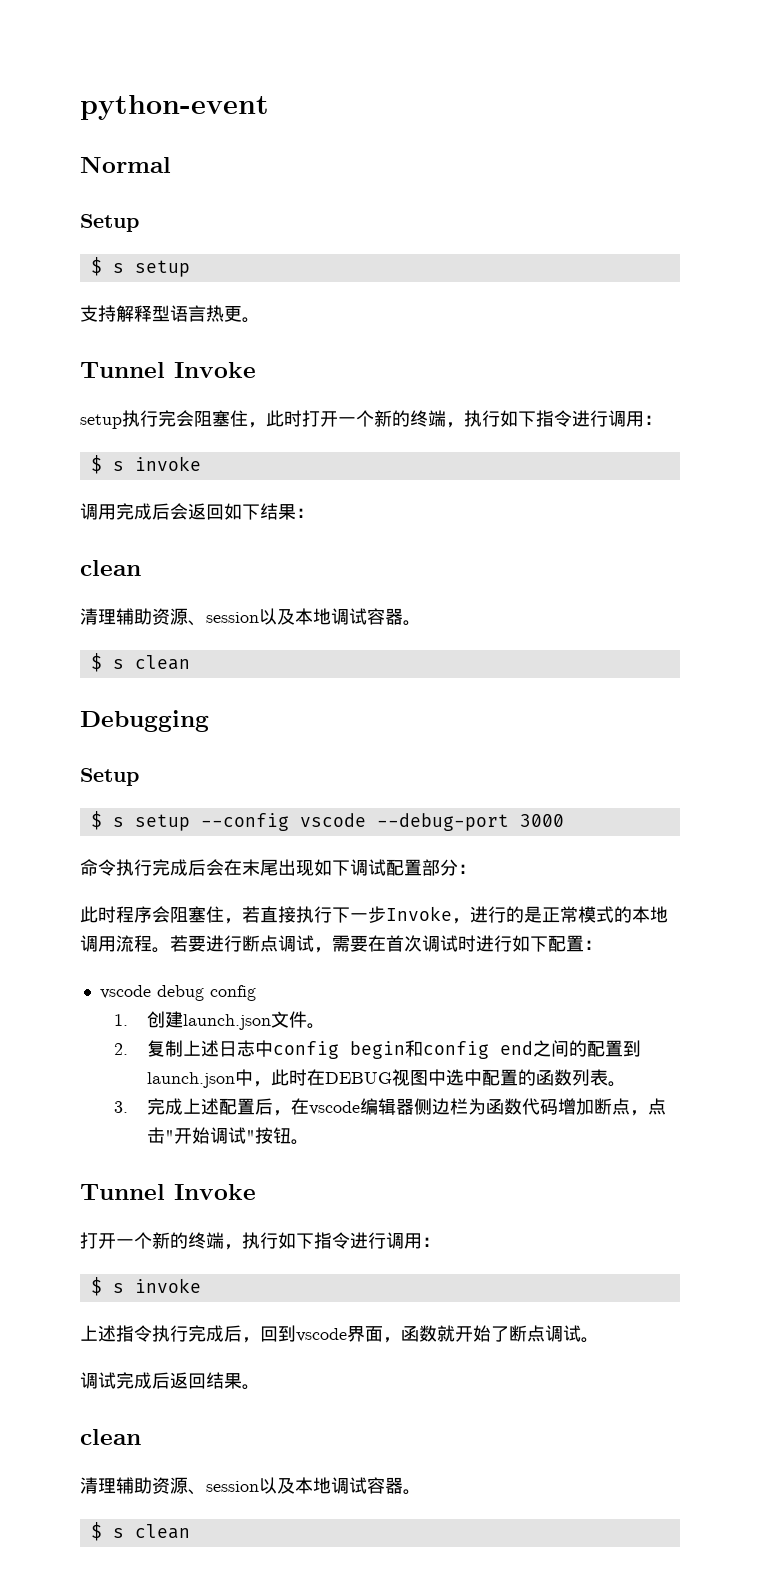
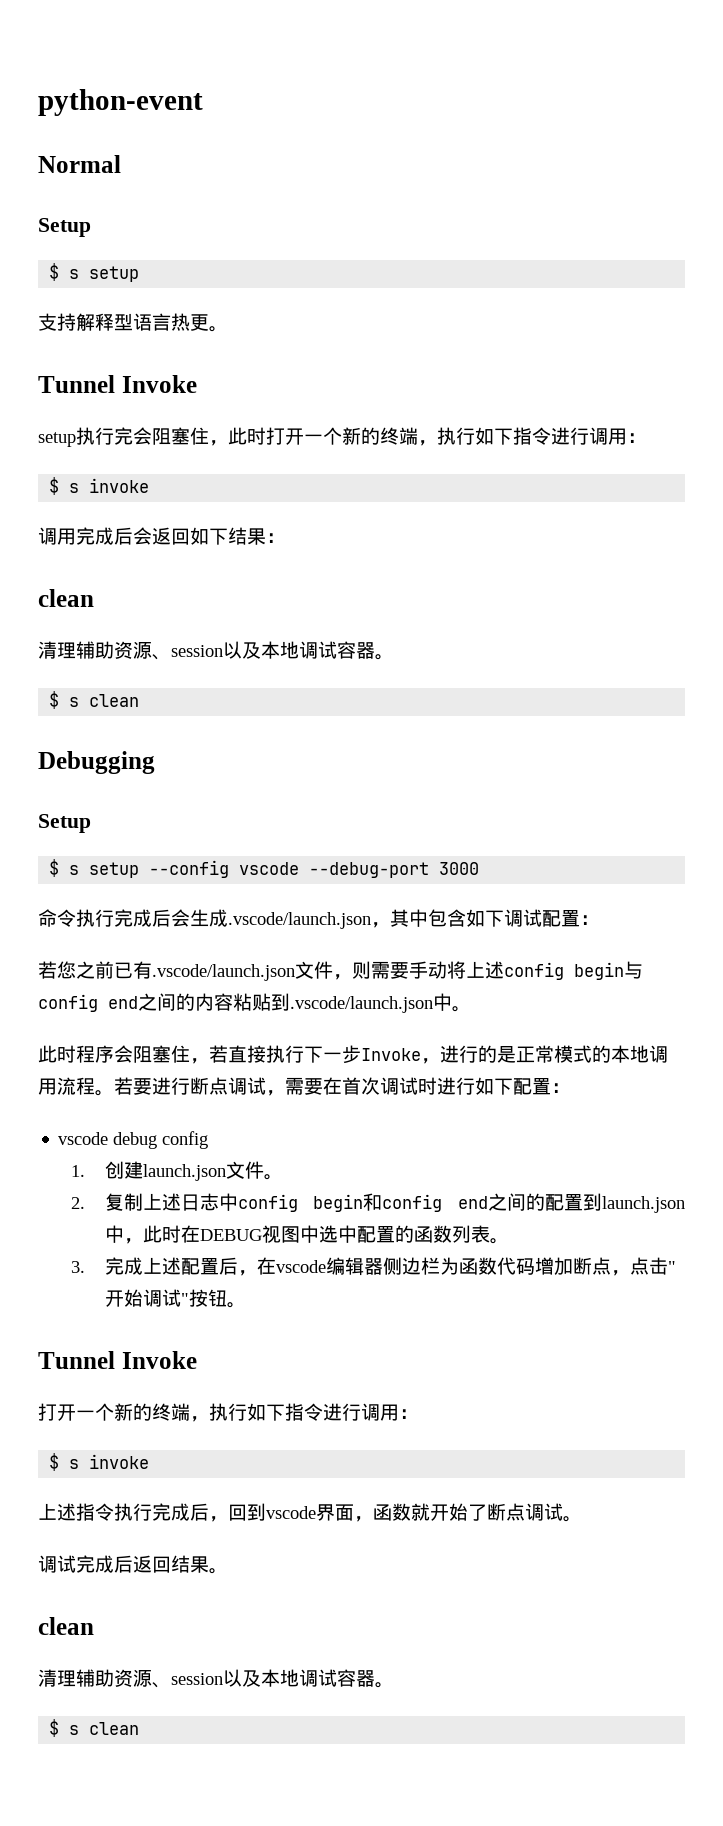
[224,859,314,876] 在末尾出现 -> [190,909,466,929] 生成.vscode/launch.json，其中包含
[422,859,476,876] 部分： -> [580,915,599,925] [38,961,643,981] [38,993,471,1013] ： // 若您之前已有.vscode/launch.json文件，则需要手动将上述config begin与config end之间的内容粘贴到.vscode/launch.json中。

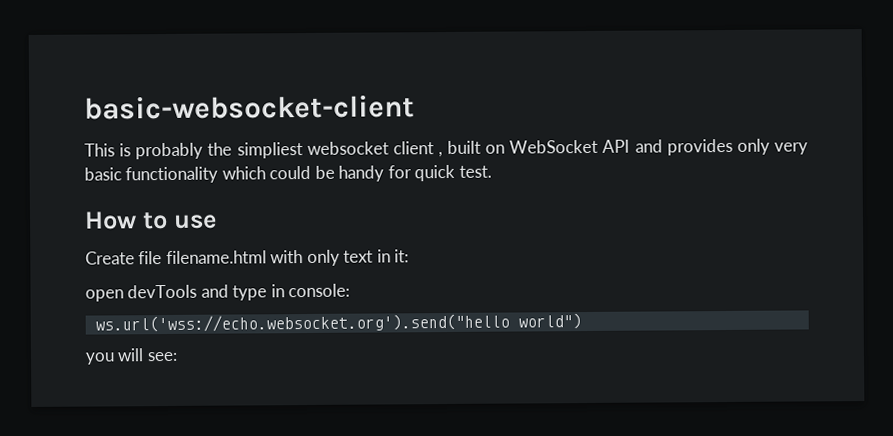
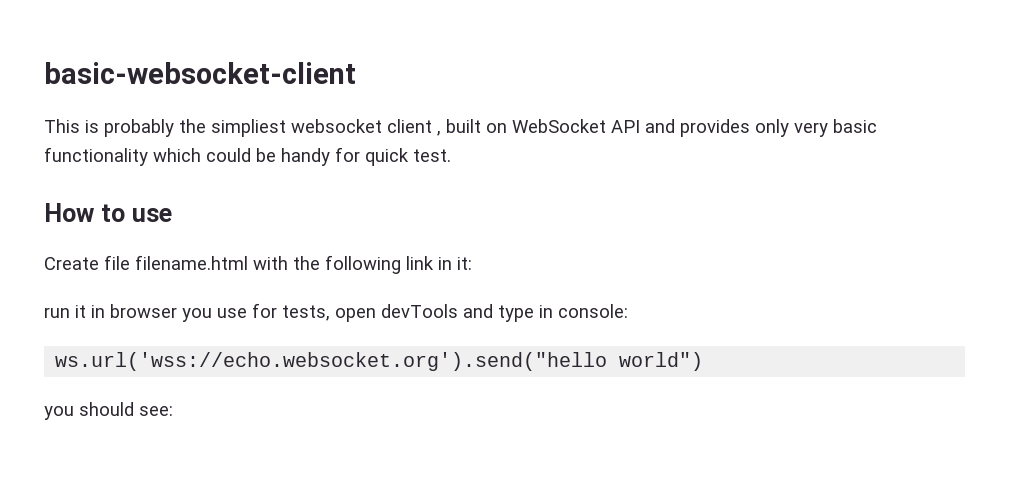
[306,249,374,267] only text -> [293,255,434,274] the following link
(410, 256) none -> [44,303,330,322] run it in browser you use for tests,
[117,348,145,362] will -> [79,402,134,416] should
==
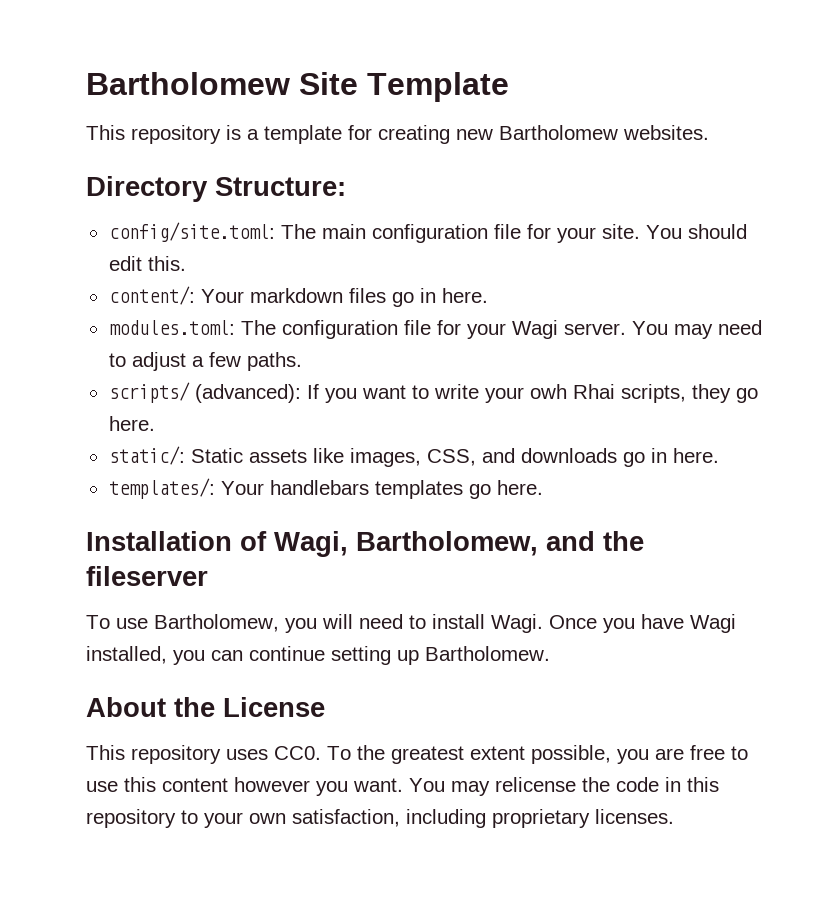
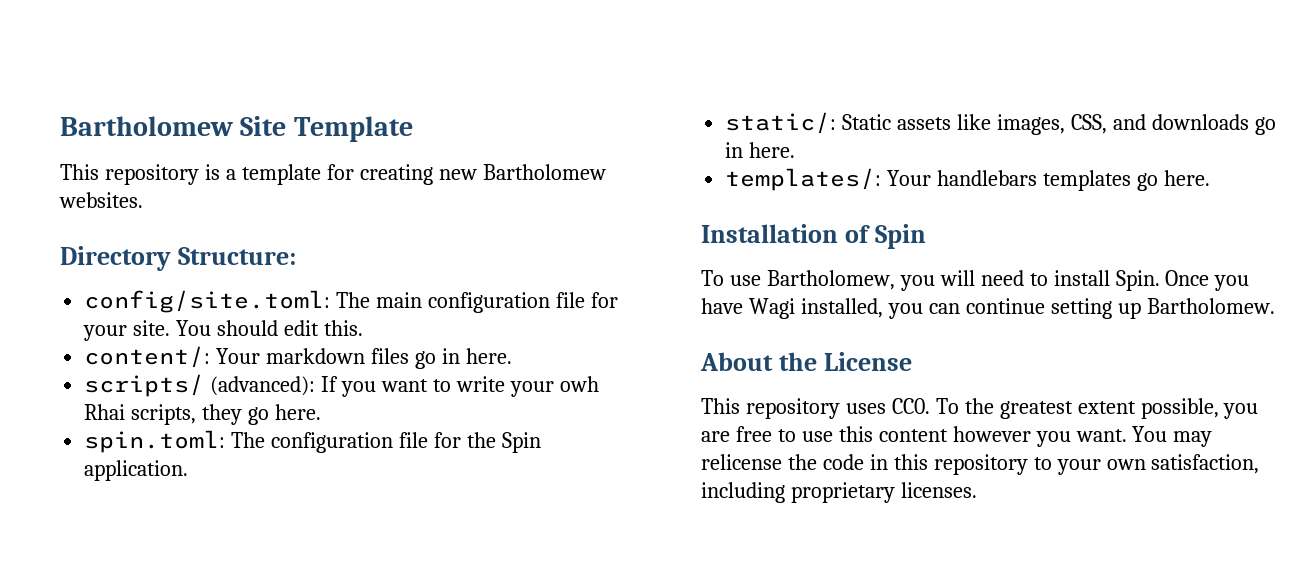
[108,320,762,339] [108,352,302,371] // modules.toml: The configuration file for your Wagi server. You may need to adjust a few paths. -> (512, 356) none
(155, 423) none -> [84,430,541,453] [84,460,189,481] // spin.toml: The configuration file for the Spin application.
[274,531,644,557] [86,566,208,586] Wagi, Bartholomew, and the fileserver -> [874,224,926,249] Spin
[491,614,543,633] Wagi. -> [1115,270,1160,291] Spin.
* * *
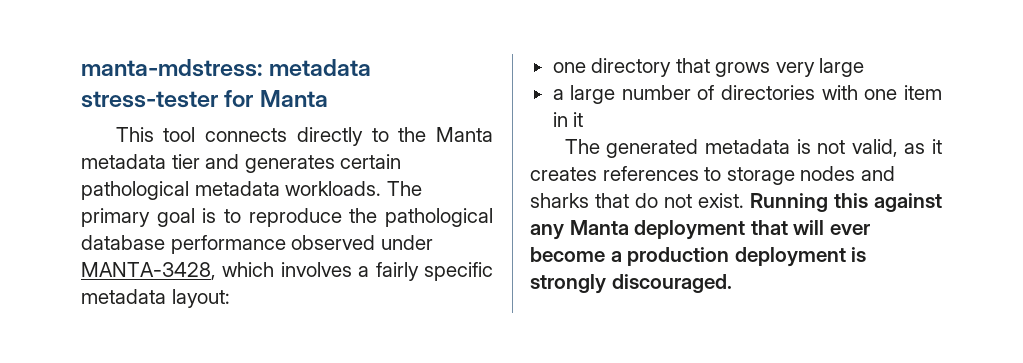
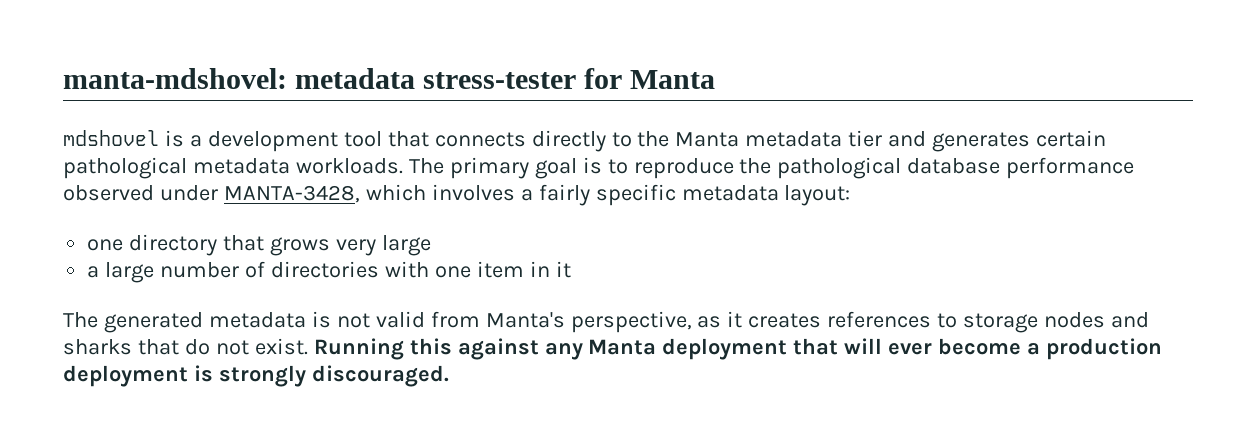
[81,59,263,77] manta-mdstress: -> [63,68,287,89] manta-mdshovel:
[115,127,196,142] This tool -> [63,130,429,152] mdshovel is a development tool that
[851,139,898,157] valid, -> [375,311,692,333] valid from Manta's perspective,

## EXERCISE REQUIREMENTS
Nothing but the lines above, starting at the line that contains "[224,859,314,876] 在末尾出现 ->" and ending at the line that contains "[117,348,145,362] will ->", should be given again, exactly and without the pictures.

## WRITTEN ANSWER
[224,859,314,876] 在末尾出现 -> [190,909,466,929] 生成.vscode/launch.json，其中包含
[422,859,476,876] 部分： -> [580,915,599,925] [38,961,643,981] [38,993,471,1013] ： // 若您之前已有.vscode/launch.json文件，则需要手动将上述config begin与config end之间的内容粘贴到.vscode/launch.json中。

[306,249,374,267] only text -> [293,255,434,274] the following link
(410, 256) none -> [44,303,330,322] run it in browser you use for tests,
[117,348,145,362] will -> [79,402,134,416] should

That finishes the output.